Records excerpted from a collection
:::::
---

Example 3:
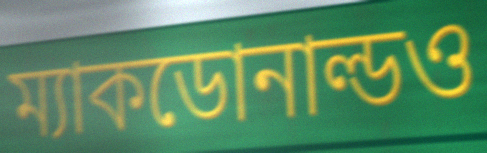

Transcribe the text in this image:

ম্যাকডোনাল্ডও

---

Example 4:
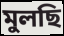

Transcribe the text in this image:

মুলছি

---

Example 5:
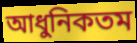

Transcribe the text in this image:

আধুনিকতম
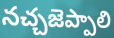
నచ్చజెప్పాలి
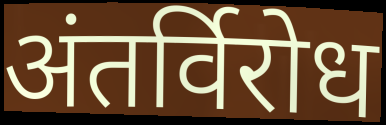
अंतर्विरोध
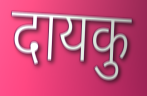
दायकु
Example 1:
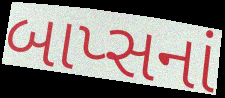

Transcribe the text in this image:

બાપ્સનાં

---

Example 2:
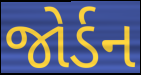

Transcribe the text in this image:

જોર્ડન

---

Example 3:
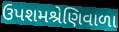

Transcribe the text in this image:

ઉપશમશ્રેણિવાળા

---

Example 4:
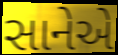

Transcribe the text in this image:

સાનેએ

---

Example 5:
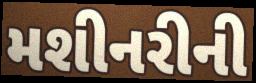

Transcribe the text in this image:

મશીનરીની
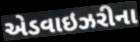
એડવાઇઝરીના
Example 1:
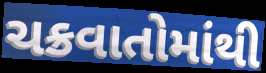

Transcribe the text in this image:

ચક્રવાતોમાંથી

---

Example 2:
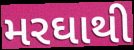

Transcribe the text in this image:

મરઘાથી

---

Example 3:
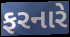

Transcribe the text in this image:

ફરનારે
:::::
• [To do]:
Repeat all of the data above line for line, without any changes, and leave the pictures out.

• [Response for this exercise]:
---

Example 3:

Transcribe the text in this image:

ম্যাকডোনাল্ডও

---

Example 4:

Transcribe the text in this image:

মুলছি

---

Example 5:

Transcribe the text in this image:

আধুনিকতম
నచ్చజెప్పాలి
अंतर्विरोध
दायकु
Example 1:

Transcribe the text in this image:

બાપ્સનાં

---

Example 2:

Transcribe the text in this image:

જોર્ડન

---

Example 3:

Transcribe the text in this image:

ઉપશમશ્રેણિવાળા

---

Example 4:

Transcribe the text in this image:

સાનેએ

---

Example 5:

Transcribe the text in this image:

મશીનરીની
એડવાઇઝરીના
Example 1:

Transcribe the text in this image:

ચક્રવાતોમાંથી

---

Example 2:

Transcribe the text in this image:

મરઘાથી

---

Example 3:

Transcribe the text in this image:

ફરનારે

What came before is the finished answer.